Above are currant bushes, a fox glove and Delphinium.
The warm spring has been a mixed blessing in the garden because the ample sunshine has brought everything into bloom earlier. However, great care must be made to keep things moist. I find it all a bit bizarre because I spent April in Colorado, where it was supposed to be mostly dry, and I experienced several snows, hail, sleet, freezing temperatures and lots of rain, and it continued to rain there through May. I come back to England, and they were enjoying summer-like temperatures of low humidity and little rain, and these pristine conditions have continued now into June. I'm not complaining by any means; just observing!
Back to my gardening adventures . . . I've planted a range of flowers in our back garden since moving here about three years ago. Although I re-infuse the garden every year with annuals, we also have perennials that have successfully come back each year, such as the Pink Poppy above and the Red Poppy below (which were planted last spring), along with Delphinium, Lupins, Fox Gloves, Peonies, and Columbine.
I also planted some strawberries in a disused gravel area, and they've come up really strong this spring, with lots of sweet fruit.
We have blueberries and white currants in one of our beds, too.
I also enjoy filling pots with petunias, trailing lobelia, fuchsia, cosmos and other flowers.
Although the pots look a little thin right now, they will be overflowing with color by mid-summer.
The birds also have been taking advantage of the warmer conditions, and many have begun fledgling their offspring much earlier than last year. Some of the interaction can be quite sweet, such as when a parent blue tit was feeding its young while sitting on top of a suet-filled coconut husk. Wish I could have captured this scene today.
*But then there are the STARLINGS!*
They have arrived at the feeders with their fledglings about a month earlier than last year. The onslaught of starlings drives dear hubby Niall nuts!
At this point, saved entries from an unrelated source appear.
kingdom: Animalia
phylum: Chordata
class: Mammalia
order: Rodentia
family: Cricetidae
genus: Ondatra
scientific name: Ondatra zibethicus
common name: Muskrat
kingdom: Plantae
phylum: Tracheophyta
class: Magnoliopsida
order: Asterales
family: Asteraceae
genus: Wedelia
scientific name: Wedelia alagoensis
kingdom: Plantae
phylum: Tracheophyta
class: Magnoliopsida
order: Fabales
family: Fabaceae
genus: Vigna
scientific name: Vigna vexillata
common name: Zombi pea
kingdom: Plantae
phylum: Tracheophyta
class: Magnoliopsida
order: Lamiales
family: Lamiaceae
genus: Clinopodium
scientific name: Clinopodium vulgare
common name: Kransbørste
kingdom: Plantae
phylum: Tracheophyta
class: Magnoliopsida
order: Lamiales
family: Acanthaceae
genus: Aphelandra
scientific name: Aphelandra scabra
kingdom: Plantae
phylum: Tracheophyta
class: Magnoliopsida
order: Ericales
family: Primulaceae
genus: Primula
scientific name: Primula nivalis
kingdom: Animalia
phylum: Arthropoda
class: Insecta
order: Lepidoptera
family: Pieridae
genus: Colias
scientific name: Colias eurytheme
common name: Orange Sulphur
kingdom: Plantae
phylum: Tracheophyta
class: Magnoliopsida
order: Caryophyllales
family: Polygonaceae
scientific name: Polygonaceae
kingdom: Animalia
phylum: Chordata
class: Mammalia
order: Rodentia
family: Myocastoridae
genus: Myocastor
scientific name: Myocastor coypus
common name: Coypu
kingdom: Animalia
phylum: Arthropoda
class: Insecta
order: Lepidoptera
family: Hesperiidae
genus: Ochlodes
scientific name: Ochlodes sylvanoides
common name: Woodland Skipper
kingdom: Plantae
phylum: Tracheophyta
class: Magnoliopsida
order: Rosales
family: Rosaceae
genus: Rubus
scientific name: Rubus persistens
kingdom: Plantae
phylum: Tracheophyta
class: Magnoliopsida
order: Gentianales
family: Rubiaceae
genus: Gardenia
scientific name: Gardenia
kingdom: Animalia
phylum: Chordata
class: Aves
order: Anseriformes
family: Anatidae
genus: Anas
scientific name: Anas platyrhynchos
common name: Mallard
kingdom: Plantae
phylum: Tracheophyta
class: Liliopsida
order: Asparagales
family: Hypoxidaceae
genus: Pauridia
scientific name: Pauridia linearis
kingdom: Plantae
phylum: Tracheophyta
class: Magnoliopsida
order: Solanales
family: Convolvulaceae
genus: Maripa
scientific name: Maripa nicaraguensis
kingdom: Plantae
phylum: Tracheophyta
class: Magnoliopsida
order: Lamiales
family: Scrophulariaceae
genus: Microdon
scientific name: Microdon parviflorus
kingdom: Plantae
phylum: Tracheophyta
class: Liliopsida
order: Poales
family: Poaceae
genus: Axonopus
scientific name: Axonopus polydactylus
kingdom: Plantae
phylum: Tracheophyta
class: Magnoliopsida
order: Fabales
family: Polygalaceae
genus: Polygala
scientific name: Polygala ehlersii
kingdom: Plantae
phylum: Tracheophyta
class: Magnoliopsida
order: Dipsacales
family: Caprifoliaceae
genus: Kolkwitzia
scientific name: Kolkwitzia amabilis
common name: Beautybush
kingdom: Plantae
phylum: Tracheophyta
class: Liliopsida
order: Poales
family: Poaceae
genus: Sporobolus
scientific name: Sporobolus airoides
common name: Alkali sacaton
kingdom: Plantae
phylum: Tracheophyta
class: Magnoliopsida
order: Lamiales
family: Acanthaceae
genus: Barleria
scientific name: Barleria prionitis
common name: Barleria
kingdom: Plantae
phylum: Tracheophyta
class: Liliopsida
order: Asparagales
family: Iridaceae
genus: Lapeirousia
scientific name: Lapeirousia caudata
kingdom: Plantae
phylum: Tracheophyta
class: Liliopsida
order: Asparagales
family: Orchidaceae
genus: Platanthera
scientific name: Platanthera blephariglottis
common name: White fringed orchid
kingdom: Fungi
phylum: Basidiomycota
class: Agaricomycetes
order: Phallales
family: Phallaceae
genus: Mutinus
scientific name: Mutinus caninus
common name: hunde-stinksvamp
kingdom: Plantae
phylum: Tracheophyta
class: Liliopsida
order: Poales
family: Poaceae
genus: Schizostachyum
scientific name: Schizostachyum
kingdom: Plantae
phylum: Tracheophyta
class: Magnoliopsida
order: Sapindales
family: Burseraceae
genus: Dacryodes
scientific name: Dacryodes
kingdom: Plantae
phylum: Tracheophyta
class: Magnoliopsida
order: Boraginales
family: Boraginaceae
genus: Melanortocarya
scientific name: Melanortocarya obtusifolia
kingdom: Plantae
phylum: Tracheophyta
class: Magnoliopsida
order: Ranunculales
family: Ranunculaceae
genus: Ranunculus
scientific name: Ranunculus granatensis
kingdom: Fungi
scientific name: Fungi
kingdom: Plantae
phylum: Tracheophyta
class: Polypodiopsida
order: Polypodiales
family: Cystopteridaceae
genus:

He has nick-named them the Orcs of the bird world (as in the trolls from Lord of the Rings). We can have as many as 65 in our garden at once, and their noise is deafening. They are particularly interested in the suet pellets that we have in the feeders (we use them instead of peanuts). The suet pellets attract a wide range of birds, including stunning Greater and Lesser Spotted Woodpeckers, which fly over from nearby Norbury Woods. However, Niall is tempted to forgo the suet pellets to dissuade the starlings from overtaking our garden. We seem to forever go outside, clapping our hands and yelling to scare away those persistent starlings. But then, they are back as soon as we turn our backs. If we are sitting outside, taking in the lovely weather, sharing a cup of tea on the patio, the Starlings will perch in trees and wait for us to leave! The constant cacophony of shrills from them is enough to send us back inside.
I asked my contact at Wildbird Direct, where I order my bird food, how to discourage Starlings from the feeders since they dominate and don't allow the smaller song birds to eat. Darren said: 'If I had a pound for every time a customer asked me that question.' Oh well . . .
Then I discovered they have a natural enemy: the magpie. If the starlings are the Orcs of the bird world, the magpies are the Orcas! Not only do they have the same coloration as a killer whale, but they will hunt down fledgling starlings, as I found out one morning. Those of you readers with a predisposition to a queasy tummy should skip this part! Last week, I heard a frantic shrieking from the back yard and saw a pair of magpies murdering one of the Starlings. I tried to get there in time to break up the massacre, but alas, I was too late! Murder by a hundred pecks.
Our garden has become the scene of not only beauty and color, but of murder, mystery and mayhem!!